Fig 5. Effects of β-Blockers, and AT2R agonists and antagonists on the expression of anti-apoptotic protein Myeloid Cell Leukemia 1 (MCL-1) in HL-1 cardiomyocytes.

(A and C) Representative images of immunofluorescence staining with anti-MCL-1 antibody and nuclear stain DAPI of HL-1 cardiomyocytes in response to treatment by β-Blockers, and AT2R agonists in the presence and absence of AT2R antagonist PD123319 (scale bars = 50 μm for A and 25μm for C). (B and D) Graphs show quantification of MCL-1 expression in response to treatment with drugs as marked. MCL-1 expression was suppressed in response to treatment by all β-Blockers. Novel agonist NP-6A4 increased MCL-1 expression and this effect was abolished by pretreatment with AT2R specific inhibitor PD123319. Since MCL-1 promotes cell survival under stress [36, 37], these findings implicate the involvement of MCL-1 in CI changes in response to treatment by β-Blockers and AT2R agonists. n≈50 for all treatments, *p<0.05 compared to respective control and #p<0.05 compared to NP-6A4 as determined by Student’s 2-tailed T-test.

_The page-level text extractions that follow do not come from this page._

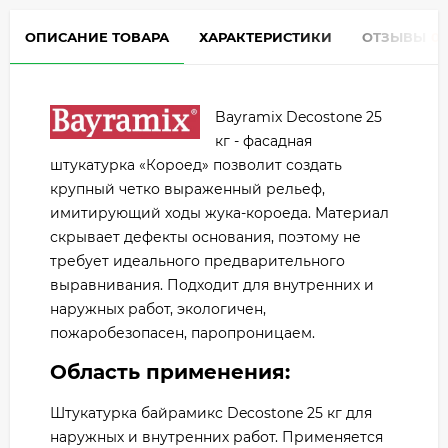
ОПИСАНИЕ ТОВАРА
ХАРАКТЕРИСТИКИ
ОТЗЫВЫ
0
Bayramix Decostone 25
кг - фасадная
штукатурка «Короед» позволит создать
крупный четко выраженный рельеф,
имитирующий ходы жука-короеда. Материал
скрывает дефекты основания, поэтому не
требует идеального предварительного
выравнивания. Подходит для внутренних и
наружных работ, экологичен,
пожаробезопасен, паропроницаем.
Область применения:
Штукатурка байрамикс Decostone 25 кг для
наружных и внутренних работ. Применяется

Fig 6. Effect of β-Blockers on MCL-1 expression and cell size in Human Coronary Artery Vascular Smooth Muscles Cells.

(A) Representative images of immunofluorescence staining with anti-MCL-1 antibody and nuclear stain DAPI in hCAVSMCs in response to treatment by β-Blockers for a period of 6 hours (scale bars = 250 μm). (B) Quantification of MCL-1 expression in hCAVSMCs showed significant suppression of MCL-1 expression in response to treatment with Neb, Met and Aten (C) Quantification of cell size of hCAVSMCs by WGA staining showed significant suppression by Neb and Car but not Met and Aten. Data is shown as means ± SEM, n≥70 and *p<0.05 compared to control (DMSO) as determined by ANOVA followed by LSD post-test.

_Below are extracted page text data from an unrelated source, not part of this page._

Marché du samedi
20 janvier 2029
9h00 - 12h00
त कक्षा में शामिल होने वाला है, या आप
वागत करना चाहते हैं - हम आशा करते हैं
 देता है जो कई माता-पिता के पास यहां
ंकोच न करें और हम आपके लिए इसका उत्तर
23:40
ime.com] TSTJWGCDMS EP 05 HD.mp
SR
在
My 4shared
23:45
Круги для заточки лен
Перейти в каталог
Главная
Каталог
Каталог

Fig 7. Effect of β-Blockers and AT2R agonists on cell viability and effect of novel AT2R agonist NP-6A4 on MCL-1 expression in Human Coronary Artery Vascular Smooth Muscles Cells.

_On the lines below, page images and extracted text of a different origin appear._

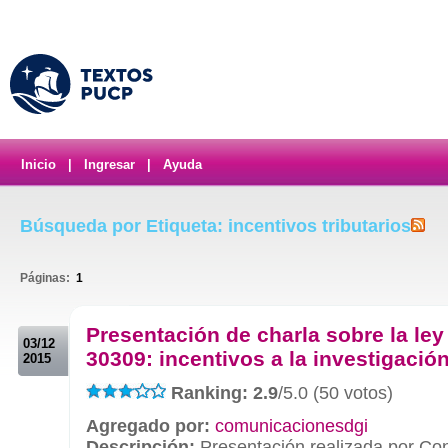
Inicio
|
Ingresar
|
Ayuda
Búsqueda por Etiqueta: incentivos tributarios
Páginas:
1
.
Presentación de charla sobre la ley
03/12
30309: incentivos a la investigació
2015
Ranking: 2.9
/5.0 (50 votos)
Agregado por:
comunicacionesdgi
Descripción:
Presentación realizada por Co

(A) Graph shows data from Cell the cell viability assessment using MTS proliferation assay kit. Treatment with β-Blockers did not significantly alter cell viability of hCAVSMCs while treatment with NP-6A4 resulted in the highest increase in the number of the viable cells. Data presented as means ± SEM, n≥3 and *p<0.05 compared to control (B) Representative images of immunofluorescence staining with anti-MCL-1 antibody and nuclear stain DAPI in hCAVSMCs in response to treatment by NP-6A4 (scale bars = 50 μm). (C) Quantification of MCL-1 expression in hCAVSMCs. Data is shown as means ± SEM, n≈20 and *p<0.05 compared to control as determined by Student’s 2-tailed T-test. Thus, NP-6A4 mediated increase in MCL-1 expression is a common signaling mechanism in mouse HL-1 cardiomyocytes and hCAVSMCs.